Six years into the Army’s modernization plan, the service’s leaders are deliberating on how to fully integrate emerging technology like artificial intelligence into the battlefield.
Transformation and IT modernization were key themes at this year’s AUSA’s Annual Meeting and Exposition, where Gen. James Rainey, commanding general of the Army Futures Command, said “deliberate modernization” of the service is progressing, reducing timelines and sticking to initial priorities.
Rainey warned that there are “fundamental changes to warfare coming” on the horizon, and the time for the Army to adjust and adapt to them is now. According to Rainey, the Army’s command-and-control warfighting system needs to be ready to integrate emerging technologies that have the “potential to be incredibly disruptive” — like AI, machine learning, large language models and quantum computing — as soon as possible ahead of 2040.
Rainey said modernization has created opportunities for the Army to observe technology use cases in emerging hotspots like Ukraine and Israel, allowing the Army to turn those observations into “real capability in our formations.”
Rainey said that while the Army will still be able to adapt to technology as it arrives, it will require "commanders who are as good at leveraging technology as they are at reading terrain, doing combined arms maneuver and understanding the enemy.”
Army Acquisition, Logistics and Technology Assistant Secretary Douglas Bush said at the event that Congress’ support and flexibility has allowed the Army to acquire better technology on a faster scale, but added that congressional oversight is still very necessary to keep priorities in line.
Bush said mechanisms are being put in place to build government capacity to “understand AI and work with industry to evaluate it and field it quickly. There's a government responsibility to understand what we’re buying and what we’re deploying, especially with a new technology that potentially is so transformational.”

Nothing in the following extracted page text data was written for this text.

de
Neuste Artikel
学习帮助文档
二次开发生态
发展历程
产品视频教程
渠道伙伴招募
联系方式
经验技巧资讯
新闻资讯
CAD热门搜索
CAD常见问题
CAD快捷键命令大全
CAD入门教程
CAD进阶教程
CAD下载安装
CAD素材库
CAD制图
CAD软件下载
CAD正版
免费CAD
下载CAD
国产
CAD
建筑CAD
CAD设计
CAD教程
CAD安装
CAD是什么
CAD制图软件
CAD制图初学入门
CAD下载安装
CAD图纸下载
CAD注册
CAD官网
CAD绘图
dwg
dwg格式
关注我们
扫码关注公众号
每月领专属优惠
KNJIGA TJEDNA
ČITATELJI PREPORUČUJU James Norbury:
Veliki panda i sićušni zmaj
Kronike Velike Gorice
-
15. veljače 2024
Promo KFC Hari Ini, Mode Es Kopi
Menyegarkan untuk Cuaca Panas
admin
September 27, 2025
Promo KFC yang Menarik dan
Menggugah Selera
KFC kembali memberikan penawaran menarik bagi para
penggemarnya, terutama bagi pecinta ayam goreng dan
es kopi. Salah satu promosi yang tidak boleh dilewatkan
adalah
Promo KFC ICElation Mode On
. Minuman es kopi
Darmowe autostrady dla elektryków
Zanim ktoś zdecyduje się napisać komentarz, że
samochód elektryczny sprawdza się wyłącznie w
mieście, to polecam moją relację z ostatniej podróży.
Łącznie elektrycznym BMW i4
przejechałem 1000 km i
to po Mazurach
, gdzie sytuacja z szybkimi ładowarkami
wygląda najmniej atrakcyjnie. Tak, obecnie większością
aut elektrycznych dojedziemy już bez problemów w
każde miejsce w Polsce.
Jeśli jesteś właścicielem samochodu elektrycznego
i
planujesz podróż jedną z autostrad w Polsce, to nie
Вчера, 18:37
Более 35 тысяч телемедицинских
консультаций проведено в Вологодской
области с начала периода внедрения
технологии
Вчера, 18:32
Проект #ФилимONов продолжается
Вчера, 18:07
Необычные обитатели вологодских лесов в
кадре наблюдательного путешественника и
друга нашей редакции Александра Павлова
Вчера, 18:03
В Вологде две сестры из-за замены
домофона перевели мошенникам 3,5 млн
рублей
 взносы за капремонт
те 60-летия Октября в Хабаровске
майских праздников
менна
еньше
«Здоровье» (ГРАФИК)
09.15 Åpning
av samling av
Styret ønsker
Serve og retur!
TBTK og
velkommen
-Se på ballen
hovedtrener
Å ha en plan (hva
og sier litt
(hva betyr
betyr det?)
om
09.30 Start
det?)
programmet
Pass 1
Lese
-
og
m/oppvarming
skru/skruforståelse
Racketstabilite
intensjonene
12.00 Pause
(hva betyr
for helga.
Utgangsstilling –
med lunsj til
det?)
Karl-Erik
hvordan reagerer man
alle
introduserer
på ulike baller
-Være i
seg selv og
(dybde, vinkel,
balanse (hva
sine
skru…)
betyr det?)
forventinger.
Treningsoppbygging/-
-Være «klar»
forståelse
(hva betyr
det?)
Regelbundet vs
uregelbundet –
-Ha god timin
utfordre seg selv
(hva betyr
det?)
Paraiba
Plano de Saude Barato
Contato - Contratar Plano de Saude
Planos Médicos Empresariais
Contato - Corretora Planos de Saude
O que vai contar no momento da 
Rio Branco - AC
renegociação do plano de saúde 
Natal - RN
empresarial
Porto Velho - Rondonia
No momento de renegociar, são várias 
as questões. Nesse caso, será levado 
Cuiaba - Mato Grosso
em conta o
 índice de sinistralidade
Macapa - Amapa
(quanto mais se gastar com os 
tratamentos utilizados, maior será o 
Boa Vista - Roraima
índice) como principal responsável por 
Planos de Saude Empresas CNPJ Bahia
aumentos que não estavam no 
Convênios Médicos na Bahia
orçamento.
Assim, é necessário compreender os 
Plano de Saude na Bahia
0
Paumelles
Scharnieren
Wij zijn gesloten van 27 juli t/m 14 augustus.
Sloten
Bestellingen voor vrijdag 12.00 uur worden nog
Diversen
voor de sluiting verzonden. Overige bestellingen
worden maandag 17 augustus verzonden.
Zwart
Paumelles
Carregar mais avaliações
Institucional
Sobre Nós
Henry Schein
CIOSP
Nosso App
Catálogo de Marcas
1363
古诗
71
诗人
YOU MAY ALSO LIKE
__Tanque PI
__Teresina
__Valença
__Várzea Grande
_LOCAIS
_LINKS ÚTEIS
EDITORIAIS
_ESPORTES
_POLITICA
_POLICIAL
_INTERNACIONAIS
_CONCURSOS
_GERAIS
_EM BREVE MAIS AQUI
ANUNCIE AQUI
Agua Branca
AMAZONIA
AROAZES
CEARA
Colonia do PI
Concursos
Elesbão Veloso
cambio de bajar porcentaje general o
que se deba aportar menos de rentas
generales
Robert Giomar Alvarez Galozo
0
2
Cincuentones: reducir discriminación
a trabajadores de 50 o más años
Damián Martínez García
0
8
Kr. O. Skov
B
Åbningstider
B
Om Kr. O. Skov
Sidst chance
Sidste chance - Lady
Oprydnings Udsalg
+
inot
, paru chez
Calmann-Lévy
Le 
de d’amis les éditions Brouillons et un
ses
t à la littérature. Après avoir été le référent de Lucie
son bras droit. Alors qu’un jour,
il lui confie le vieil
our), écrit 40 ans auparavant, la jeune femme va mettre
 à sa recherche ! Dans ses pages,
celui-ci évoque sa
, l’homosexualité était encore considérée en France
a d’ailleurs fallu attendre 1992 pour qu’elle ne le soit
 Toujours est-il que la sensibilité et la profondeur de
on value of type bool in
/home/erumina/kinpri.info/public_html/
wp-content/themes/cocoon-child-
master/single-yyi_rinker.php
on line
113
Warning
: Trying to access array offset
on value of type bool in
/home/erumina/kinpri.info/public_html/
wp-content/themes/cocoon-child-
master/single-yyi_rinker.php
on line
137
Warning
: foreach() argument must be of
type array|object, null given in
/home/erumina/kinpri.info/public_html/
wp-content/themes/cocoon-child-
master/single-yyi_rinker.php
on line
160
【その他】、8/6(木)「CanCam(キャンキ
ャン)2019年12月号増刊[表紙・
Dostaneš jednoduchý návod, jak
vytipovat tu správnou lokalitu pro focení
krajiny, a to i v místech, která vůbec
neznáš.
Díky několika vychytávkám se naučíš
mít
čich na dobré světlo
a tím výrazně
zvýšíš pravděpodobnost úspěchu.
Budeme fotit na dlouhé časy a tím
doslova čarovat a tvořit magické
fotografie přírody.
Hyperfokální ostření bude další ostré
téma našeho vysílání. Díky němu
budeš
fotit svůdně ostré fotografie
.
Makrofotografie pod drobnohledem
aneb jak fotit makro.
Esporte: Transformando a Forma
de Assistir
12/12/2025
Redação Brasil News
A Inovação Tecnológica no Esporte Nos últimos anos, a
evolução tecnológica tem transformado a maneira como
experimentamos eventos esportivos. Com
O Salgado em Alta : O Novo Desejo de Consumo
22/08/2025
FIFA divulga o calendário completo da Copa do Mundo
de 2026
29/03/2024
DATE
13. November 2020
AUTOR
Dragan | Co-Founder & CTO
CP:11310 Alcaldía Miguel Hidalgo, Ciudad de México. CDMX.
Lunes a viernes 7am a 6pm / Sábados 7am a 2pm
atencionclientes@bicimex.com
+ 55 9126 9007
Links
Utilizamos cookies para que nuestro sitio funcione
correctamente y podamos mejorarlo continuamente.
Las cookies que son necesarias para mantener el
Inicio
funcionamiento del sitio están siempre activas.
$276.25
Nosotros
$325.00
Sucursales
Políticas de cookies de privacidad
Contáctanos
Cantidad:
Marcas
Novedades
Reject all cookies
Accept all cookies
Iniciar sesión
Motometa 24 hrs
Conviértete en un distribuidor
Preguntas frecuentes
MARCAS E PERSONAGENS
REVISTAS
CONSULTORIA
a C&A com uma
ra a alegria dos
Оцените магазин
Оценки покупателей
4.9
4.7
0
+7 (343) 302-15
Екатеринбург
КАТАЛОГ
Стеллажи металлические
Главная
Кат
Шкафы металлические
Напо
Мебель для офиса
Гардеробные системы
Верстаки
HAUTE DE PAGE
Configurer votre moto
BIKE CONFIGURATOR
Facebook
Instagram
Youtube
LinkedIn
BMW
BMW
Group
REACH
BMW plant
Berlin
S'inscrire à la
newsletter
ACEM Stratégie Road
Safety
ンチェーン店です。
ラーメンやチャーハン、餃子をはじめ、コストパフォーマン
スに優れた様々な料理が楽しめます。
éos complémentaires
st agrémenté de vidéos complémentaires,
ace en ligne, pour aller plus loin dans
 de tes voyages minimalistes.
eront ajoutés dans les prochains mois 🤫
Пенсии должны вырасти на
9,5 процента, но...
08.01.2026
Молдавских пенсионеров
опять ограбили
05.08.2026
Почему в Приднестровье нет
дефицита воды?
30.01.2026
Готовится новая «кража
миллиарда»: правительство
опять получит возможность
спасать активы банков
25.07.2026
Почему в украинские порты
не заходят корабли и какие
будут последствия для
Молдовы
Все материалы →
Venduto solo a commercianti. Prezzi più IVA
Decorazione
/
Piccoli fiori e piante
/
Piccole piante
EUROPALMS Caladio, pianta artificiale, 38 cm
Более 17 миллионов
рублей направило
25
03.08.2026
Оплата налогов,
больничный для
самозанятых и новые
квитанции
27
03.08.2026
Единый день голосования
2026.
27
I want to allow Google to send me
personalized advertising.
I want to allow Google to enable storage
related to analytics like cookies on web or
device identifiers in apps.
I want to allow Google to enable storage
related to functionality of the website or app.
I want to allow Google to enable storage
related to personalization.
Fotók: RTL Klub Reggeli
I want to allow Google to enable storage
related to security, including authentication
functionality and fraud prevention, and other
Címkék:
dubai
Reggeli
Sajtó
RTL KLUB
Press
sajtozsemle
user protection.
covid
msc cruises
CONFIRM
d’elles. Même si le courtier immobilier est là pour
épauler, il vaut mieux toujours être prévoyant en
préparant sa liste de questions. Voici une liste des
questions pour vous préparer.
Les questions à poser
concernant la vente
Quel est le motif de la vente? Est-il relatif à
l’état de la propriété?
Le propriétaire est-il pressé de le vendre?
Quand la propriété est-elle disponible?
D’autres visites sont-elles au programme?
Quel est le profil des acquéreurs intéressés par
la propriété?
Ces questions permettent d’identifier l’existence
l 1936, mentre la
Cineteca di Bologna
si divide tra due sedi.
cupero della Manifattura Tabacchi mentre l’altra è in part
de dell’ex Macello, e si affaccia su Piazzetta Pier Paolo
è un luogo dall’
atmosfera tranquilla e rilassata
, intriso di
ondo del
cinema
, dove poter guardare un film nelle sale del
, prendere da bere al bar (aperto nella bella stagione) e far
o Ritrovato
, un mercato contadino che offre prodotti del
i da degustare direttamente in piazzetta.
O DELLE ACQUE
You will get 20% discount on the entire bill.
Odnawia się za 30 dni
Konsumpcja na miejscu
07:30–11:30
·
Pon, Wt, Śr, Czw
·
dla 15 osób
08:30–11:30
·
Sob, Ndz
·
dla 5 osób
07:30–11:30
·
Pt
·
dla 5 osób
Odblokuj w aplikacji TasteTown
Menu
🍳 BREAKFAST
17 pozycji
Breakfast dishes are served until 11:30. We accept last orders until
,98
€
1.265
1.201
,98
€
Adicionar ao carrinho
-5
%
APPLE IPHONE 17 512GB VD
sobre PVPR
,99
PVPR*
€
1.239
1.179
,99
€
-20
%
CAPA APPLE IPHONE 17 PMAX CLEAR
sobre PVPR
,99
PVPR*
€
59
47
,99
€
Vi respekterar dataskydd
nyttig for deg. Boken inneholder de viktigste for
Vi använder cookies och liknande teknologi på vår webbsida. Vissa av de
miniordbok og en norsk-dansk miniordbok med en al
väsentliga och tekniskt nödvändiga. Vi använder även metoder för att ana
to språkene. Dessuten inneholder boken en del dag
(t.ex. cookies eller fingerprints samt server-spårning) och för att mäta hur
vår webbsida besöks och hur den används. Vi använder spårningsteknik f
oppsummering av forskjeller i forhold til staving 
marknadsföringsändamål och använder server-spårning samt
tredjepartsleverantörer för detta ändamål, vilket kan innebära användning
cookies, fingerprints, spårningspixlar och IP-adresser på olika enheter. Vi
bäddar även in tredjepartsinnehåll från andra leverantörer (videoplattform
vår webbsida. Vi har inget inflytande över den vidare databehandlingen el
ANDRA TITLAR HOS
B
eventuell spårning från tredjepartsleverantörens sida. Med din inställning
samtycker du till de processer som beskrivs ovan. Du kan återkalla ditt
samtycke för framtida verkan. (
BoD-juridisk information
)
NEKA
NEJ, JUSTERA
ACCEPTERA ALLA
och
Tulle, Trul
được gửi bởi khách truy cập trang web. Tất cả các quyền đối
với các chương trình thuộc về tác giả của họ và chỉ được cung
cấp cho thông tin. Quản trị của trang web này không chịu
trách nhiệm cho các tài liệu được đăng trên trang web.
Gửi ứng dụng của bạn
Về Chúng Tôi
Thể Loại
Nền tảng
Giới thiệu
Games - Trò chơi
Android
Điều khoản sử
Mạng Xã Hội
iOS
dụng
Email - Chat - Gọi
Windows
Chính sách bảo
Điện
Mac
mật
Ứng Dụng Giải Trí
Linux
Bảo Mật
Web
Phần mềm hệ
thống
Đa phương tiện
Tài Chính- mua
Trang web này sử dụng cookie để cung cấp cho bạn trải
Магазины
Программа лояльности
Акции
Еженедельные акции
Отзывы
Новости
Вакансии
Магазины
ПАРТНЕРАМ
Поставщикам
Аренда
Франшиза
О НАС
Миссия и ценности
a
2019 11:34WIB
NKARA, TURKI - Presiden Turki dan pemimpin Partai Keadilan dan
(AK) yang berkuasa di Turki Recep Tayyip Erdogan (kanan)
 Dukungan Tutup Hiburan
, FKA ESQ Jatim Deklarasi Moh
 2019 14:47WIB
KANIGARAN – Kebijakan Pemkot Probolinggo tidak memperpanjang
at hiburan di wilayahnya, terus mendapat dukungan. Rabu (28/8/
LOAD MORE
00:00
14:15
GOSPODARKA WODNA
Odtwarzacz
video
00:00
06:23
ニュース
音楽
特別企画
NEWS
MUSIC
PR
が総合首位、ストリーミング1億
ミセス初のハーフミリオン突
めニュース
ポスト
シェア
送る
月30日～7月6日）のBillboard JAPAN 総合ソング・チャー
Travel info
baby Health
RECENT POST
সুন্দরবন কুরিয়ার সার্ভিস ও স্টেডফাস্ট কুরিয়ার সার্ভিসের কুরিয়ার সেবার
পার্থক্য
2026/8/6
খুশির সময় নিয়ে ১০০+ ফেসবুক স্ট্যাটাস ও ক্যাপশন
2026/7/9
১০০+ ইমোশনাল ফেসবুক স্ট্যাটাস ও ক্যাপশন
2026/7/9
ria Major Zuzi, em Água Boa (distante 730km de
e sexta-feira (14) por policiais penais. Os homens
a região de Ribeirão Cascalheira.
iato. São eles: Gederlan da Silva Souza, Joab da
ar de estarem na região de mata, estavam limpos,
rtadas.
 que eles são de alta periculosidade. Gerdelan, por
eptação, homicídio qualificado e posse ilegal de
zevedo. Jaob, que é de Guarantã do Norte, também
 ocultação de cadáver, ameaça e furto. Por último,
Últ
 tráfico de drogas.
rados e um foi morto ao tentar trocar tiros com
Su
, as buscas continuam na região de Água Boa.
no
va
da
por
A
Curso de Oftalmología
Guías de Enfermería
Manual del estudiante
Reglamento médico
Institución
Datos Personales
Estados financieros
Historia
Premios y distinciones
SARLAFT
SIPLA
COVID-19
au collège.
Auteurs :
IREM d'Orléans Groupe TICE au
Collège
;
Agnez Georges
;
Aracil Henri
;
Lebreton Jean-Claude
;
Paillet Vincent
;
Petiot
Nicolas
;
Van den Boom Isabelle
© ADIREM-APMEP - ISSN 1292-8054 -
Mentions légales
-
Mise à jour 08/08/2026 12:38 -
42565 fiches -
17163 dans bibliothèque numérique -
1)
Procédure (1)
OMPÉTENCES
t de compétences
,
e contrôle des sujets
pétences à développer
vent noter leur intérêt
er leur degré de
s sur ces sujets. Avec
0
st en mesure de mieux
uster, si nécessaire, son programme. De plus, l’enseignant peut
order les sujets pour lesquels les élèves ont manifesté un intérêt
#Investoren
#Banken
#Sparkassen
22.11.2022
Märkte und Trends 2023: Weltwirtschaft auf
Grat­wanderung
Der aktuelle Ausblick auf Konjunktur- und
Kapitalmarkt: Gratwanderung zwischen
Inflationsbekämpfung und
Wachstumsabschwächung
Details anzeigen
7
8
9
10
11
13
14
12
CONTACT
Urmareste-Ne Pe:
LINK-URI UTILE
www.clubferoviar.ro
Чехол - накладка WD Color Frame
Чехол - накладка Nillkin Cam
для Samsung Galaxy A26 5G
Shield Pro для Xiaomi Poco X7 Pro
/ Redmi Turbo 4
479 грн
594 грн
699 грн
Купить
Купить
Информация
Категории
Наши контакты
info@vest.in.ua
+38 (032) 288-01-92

Bush stated that the Army is taking steps to build its institutional knowledge of emerging technologies through efforts such as rotating officers with private industry to better understand how private industry tech can integrate with the Army.
However, Rainey believes that while the Army can build up its knowledge and understanding of AI and other emerging technologies, it shouldn’t try to compete with private industry.
“I think industry is always going to be better at and ahead of the Army and the military on AI,” Rainey said. “I think as we design the command-and-control warfighting system of the future that we need to get not one company, not vendor lock, but we need to get a handful of cutting edge companies integrated into that system as a service doing AI, doing ML, and making sure that we are always one step ahead of the enemy and we’re being predictive.”